Daniel Luzer is the news editor at Governing Magazine and former web editor of the Washington Monthly. Find him on Twitter: @Daniel_Luzer

Comments

  • Jack Brewer on November 15, 2012 8:46 PM:

    Reading, writing, and arithmetic are still the most valuable skills to possess when leaving school.

    Those skills are hard to teach, yet invaluable in the real world, and in the world of higher education.

    Taking focus off of them by trying to teach soft skills is a guarantee that the hard ones will not be obtained by these new graduates.

    And, as always, the poorer schools are going to do the best job at failing students in teaching these hard skills.

  • zandru on November 16, 2012 11:20 AM:

    Funny - at a recent "economic summit meeting" called by the Governor, "soft skills" were portrayed as dressing for the business world, personal hygiene, good table manners, playing nicely with others, and giving a good handshake.
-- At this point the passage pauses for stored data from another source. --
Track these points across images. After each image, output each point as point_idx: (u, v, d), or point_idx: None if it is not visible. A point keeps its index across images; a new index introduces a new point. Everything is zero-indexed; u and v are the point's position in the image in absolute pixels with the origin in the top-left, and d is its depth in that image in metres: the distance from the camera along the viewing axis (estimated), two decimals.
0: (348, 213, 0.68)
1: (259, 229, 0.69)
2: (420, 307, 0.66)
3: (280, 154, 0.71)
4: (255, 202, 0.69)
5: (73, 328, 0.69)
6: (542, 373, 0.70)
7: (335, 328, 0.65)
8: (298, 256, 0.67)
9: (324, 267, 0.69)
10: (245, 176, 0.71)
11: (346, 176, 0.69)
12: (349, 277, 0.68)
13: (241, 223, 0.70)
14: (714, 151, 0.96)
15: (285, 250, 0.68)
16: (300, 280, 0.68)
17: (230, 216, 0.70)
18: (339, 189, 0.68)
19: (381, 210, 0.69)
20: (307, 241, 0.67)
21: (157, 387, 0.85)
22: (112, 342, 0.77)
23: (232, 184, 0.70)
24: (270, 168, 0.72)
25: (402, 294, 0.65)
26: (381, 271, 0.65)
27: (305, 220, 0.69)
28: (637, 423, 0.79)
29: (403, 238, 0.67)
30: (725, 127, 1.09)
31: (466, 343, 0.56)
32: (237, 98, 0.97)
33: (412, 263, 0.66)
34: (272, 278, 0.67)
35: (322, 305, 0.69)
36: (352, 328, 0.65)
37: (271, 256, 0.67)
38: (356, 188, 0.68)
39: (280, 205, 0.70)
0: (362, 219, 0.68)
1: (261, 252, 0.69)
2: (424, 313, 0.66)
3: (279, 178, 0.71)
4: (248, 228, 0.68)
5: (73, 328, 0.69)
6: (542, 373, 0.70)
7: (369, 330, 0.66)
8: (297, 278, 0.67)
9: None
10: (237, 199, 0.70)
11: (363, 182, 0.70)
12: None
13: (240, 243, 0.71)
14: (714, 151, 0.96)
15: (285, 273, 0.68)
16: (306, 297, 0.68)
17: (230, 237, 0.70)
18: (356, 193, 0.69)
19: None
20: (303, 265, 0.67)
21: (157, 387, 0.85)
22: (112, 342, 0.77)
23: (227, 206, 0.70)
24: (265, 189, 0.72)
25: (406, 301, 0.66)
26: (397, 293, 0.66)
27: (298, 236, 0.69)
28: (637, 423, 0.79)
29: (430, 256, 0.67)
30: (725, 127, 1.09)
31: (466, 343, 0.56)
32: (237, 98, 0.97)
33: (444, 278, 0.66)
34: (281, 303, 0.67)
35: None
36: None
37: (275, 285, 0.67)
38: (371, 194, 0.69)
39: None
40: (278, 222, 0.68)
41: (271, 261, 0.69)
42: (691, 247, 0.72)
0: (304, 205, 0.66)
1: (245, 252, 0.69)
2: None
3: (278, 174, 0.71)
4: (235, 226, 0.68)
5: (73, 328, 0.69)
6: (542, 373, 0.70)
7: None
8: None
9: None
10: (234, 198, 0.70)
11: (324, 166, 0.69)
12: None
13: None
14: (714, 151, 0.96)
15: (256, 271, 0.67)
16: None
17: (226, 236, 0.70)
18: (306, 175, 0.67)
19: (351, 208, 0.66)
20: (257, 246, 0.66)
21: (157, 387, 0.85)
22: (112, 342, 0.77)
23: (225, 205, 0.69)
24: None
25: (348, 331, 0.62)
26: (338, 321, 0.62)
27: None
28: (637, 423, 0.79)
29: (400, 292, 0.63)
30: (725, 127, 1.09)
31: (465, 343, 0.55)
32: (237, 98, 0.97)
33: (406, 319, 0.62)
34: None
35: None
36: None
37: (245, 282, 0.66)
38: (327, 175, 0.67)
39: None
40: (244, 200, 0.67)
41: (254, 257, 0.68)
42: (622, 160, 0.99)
Basically, ways to fit in to the Emily Post "adult" world, which apparently few New Mexicans have ever been exposed to.

    Well, the Guv is a Republican and her two primary goals have been 1) to destroy all the accomplishments of Democratic Gov. Bill Richardson, and 20 to prove that government is incapable of doing anything right. Plus voter photo ID and no drivers licenses for aliens (not even in Roswell).
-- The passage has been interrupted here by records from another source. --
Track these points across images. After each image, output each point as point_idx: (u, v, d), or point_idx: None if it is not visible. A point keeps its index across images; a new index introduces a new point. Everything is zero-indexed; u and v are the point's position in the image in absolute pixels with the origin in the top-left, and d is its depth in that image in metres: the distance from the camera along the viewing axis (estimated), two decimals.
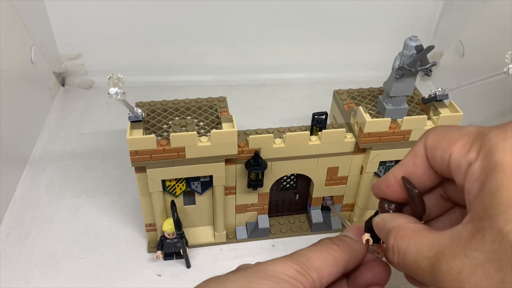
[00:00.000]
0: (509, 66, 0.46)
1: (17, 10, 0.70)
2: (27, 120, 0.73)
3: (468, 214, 0.30)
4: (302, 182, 0.59)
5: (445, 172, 0.34)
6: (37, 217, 0.62)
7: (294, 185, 0.59)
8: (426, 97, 0.55)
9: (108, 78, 0.41)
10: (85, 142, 0.76)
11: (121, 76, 0.41)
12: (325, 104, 0.67)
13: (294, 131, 0.54)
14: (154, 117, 0.53)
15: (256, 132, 0.53)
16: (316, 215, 0.60)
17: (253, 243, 0.60)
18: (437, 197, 0.40)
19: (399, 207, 0.38)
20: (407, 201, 0.38)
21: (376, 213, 0.40)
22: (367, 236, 0.40)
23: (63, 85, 0.87)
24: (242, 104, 0.85)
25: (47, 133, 0.77)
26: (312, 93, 0.89)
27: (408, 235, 0.33)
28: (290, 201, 0.61)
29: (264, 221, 0.59)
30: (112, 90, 0.41)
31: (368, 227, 0.39)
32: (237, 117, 0.80)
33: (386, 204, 0.38)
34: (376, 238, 0.39)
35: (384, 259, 0.41)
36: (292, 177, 0.58)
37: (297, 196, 0.61)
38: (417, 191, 0.37)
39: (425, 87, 0.89)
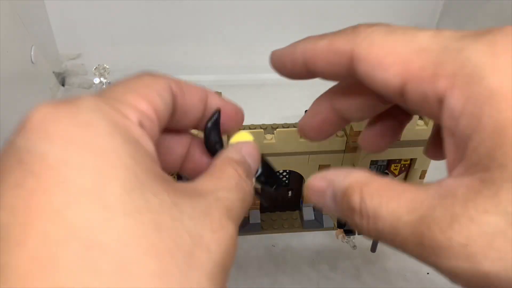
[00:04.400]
0: None
1: (17, 10, 0.71)
2: None
3: (461, 163, 0.23)
4: (295, 179, 0.59)
5: (390, 95, 0.26)
6: None
7: (287, 181, 0.60)
8: None
9: (94, 68, 0.42)
10: None
11: (107, 67, 0.42)
12: None
13: (288, 127, 0.54)
14: None
15: (250, 127, 0.54)
16: (308, 212, 0.60)
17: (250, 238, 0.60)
18: (366, 98, 0.32)
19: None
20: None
21: None
22: (340, 231, 0.39)
23: (63, 85, 0.88)
24: (242, 104, 0.84)
25: None
26: (314, 92, 0.89)
27: (377, 192, 0.24)
28: (283, 197, 0.62)
29: (255, 216, 0.60)
30: (96, 79, 0.42)
31: (340, 223, 0.39)
32: None
33: None
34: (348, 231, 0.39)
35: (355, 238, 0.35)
36: (285, 173, 0.59)
37: (290, 193, 0.61)
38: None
39: None
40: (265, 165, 0.33)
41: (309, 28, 0.90)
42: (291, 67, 0.32)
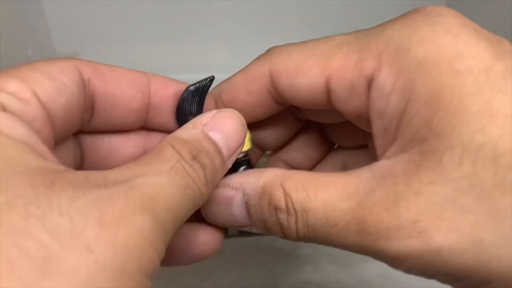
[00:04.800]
0: None
1: (14, 10, 0.70)
2: None
3: (394, 144, 0.21)
4: None
5: (317, 103, 0.25)
6: None
7: None
8: None
9: None
10: None
11: None
12: None
13: None
14: None
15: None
16: None
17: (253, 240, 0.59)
18: (286, 121, 0.31)
19: None
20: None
21: None
22: None
23: None
24: None
25: None
26: None
27: (302, 184, 0.22)
28: None
29: None
30: None
31: None
32: None
33: None
34: None
35: None
36: None
37: None
38: None
39: None
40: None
41: (309, 27, 0.89)
42: None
  • Sgt. Gym Bunny on November 20, 2012 12:15 PM:

    I don't know if the "soft skills" I'm thinking about are the same "soft skills" these folks are trying to teach. I always thought that the best way to learn how to be a functional adult is through experience, which is often defined as "when you don't read the fine print". Yes, it's great if someone can get a heads up on how to handle certain situations, but you live (hopefully), you learn.
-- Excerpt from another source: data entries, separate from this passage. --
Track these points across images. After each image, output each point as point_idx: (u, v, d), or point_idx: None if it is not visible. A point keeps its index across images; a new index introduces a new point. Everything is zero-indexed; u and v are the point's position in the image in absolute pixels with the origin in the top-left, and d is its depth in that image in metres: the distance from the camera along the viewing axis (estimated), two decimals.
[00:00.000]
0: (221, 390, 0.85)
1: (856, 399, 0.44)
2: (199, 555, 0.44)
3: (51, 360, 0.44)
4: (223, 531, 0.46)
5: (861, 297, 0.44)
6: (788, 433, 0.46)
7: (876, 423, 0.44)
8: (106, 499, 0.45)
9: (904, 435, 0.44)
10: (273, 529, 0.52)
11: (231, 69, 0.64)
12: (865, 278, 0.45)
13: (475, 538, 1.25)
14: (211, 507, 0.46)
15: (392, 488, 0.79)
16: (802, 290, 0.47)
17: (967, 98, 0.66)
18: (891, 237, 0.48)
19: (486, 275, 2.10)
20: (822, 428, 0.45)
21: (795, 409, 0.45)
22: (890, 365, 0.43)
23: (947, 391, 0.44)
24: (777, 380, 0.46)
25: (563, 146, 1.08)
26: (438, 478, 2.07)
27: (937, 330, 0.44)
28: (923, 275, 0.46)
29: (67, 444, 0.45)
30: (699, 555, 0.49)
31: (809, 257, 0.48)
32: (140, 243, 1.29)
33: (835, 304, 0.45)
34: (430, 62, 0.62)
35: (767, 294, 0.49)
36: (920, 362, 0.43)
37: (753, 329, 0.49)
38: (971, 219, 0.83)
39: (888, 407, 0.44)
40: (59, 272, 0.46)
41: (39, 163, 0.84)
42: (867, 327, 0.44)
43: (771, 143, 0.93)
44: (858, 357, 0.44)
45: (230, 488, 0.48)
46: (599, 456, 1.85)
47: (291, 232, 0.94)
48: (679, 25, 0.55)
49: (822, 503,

    I once had a professor who only let us know a paper was due by saying at the start of class "Paper due today. Leave it on my desk". I completely missed the first paper, and took the grade deduction to submit it late. But I started consulting the syllabus for upcoming assignments. Lesson learned. See, soft skills can be learned in the academic realm, provided we're not trying to shield students from natural cause-and-effect realities.

    I think that trying to teach an explicit curriculum of "soft skills" is counterproductive. Eventually if the "soft skills" aren't explicitly taught when people think they should, that will become the excuse du jour why someone doesn't know how to "solve problems or be resourceful". I work at a professional grad school, and there are actually adults who still think that they need to receive reminder emails for every academic related deadline or policy instead of just reading the damn academic calendar or student handbook.